[Task instructions]
Each record is to be duplicated exactly, with nothing added.

[Collected data entries]
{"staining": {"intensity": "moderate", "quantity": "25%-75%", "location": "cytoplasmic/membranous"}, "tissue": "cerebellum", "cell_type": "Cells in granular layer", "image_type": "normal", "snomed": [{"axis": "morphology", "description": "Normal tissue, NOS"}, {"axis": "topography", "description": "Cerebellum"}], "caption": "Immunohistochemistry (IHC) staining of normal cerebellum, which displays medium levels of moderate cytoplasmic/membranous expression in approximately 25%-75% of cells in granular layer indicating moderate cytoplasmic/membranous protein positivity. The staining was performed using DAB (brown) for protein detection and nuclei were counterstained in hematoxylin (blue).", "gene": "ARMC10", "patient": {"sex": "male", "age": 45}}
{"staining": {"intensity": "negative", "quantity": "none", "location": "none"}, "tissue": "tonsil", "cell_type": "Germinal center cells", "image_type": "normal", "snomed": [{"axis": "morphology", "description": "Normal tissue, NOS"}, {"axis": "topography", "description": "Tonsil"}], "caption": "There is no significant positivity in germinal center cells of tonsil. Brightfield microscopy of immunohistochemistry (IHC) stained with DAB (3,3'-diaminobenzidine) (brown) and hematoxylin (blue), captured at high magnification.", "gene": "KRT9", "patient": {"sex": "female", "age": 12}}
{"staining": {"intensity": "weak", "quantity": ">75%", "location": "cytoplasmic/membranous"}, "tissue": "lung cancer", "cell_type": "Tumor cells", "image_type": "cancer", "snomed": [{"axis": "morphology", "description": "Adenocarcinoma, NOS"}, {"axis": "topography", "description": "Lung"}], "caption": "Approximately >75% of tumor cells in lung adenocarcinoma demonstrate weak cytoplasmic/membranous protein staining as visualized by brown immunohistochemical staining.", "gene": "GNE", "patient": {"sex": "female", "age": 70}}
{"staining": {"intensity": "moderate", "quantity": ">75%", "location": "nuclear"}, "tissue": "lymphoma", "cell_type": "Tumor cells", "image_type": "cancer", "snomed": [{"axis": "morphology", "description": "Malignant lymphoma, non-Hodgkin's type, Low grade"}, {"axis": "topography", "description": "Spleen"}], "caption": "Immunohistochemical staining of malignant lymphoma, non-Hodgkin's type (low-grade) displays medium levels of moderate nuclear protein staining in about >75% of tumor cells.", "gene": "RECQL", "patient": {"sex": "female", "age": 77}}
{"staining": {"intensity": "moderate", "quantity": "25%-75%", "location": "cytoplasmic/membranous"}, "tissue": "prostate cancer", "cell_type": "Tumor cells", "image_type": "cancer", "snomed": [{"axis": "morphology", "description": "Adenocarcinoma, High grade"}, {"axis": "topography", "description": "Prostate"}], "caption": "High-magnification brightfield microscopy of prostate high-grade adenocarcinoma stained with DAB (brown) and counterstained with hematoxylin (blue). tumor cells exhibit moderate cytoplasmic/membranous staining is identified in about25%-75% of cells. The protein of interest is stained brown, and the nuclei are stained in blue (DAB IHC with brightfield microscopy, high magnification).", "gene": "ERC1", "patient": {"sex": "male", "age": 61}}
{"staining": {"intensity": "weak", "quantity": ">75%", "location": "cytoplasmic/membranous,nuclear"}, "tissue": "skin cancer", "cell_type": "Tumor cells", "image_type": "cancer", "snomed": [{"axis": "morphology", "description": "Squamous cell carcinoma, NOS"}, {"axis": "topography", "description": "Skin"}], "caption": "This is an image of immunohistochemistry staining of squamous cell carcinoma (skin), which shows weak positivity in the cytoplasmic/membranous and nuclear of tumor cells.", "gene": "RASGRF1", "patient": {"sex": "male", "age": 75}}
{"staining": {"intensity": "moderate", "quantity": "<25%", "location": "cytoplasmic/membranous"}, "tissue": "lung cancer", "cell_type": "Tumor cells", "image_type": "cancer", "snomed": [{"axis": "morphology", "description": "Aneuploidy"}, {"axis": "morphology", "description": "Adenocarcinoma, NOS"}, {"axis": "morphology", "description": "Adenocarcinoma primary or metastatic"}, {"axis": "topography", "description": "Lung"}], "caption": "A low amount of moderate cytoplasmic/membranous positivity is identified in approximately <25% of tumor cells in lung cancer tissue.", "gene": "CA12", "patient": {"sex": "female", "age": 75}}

[Task output]
{"staining": {"intensity": "moderate", "quantity": "25%-75%", "location": "cytoplasmic/membranous"}, "tissue": "cerebellum", "cell_type": "Cells in granular layer", "image_type": "normal", "snomed": [{"axis": "morphology", "description": "Normal tissue, NOS"}, {"axis": "topography", "description": "Cerebellum"}], "caption": "Immunohistochemistry (IHC) staining of normal cerebellum, which displays medium levels of moderate cytoplasmic/membranous expression in approximately 25%-75% of cells in granular layer indicating moderate cytoplasmic/membranous protein positivity. The staining was performed using DAB (brown) for protein detection and nuclei were counterstained in hematoxylin (blue).", "gene": "ARMC10", "patient": {"sex": "male", "age": 45}}
{"staining": {"intensity": "negative", "quantity": "none", "location": "none"}, "tissue": "tonsil", "cell_type": "Germinal center cells", "image_type": "normal", "snomed": [{"axis": "morphology", "description": "Normal tissue, NOS"}, {"axis": "topography", "description": "Tonsil"}], "caption": "There is no significant positivity in germinal center cells of tonsil. Brightfield microscopy of immunohistochemistry (IHC) stained with DAB (3,3'-diaminobenzidine) (brown) and hematoxylin (blue), captured at high magnification.", "gene": "KRT9", "patient": {"sex": "female", "age": 12}}
{"staining": {"intensity": "weak", "quantity": ">75%", "location": "cytoplasmic/membranous"}, "tissue": "lung cancer", "cell_type": "Tumor cells", "image_type": "cancer", "snomed": [{"axis": "morphology", "description": "Adenocarcinoma, NOS"}, {"axis": "topography", "description": "Lung"}], "caption": "Approximately >75% of tumor cells in lung adenocarcinoma demonstrate weak cytoplasmic/membranous protein staining as visualized by brown immunohistochemical staining.", "gene": "GNE", "patient": {"sex": "female", "age": 70}}
{"staining": {"intensity": "moderate", "quantity": ">75%", "location": "nuclear"}, "tissue": "lymphoma", "cell_type": "Tumor cells", "image_type": "cancer", "snomed": [{"axis": "morphology", "description": "Malignant lymphoma, non-Hodgkin's type, Low grade"}, {"axis": "topography", "description": "Spleen"}], "caption": "Immunohistochemical staining of malignant lymphoma, non-Hodgkin's type (low-grade) displays medium levels of moderate nuclear protein staining in about >75% of tumor cells.", "gene": "RECQL", "patient": {"sex": "female", "age": 77}}
{"staining": {"intensity": "moderate", "quantity": "25%-75%", "location": "cytoplasmic/membranous"}, "tissue": "prostate cancer", "cell_type": "Tumor cells", "image_type": "cancer", "snomed": [{"axis": "morphology", "description": "Adenocarcinoma, High grade"}, {"axis": "topography", "description": "Prostate"}], "caption": "High-magnification brightfield microscopy of prostate high-grade adenocarcinoma stained with DAB (brown) and counterstained with hematoxylin (blue). tumor cells exhibit moderate cytoplasmic/membranous staining is identified in about25%-75% of cells. The protein of interest is stained brown, and the nuclei are stained in blue (DAB IHC with brightfield microscopy, high magnification).", "gene": "ERC1", "patient": {"sex": "male", "age": 61}}
{"staining": {"intensity": "weak", "quantity": ">75%", "location": "cytoplasmic/membranous,nuclear"}, "tissue": "skin cancer", "cell_type": "Tumor cells", "image_type": "cancer", "snomed": [{"axis": "morphology", "description": "Squamous cell carcinoma, NOS"}, {"axis": "topography", "description": "Skin"}], "caption": "This is an image of immunohistochemistry staining of squamous cell carcinoma (skin), which shows weak positivity in the cytoplasmic/membranous and nuclear of tumor cells.", "gene": "RASGRF1", "patient": {"sex": "male", "age": 75}}
{"staining": {"intensity": "moderate", "quantity": "<25%", "location": "cytoplasmic/membranous"}, "tissue": "lung cancer", "cell_type": "Tumor cells", "image_type": "cancer", "snomed": [{"axis": "morphology", "description": "Aneuploidy"}, {"axis": "morphology", "description": "Adenocarcinoma, NOS"}, {"axis": "morphology", "description": "Adenocarcinoma primary or metastatic"}, {"axis": "topography", "description": "Lung"}], "caption": "A low amount of moderate cytoplasmic/membranous positivity is identified in approximately <25% of tumor cells in lung cancer tissue.", "gene": "CA12", "patient": {"sex": "female", "age": 75}}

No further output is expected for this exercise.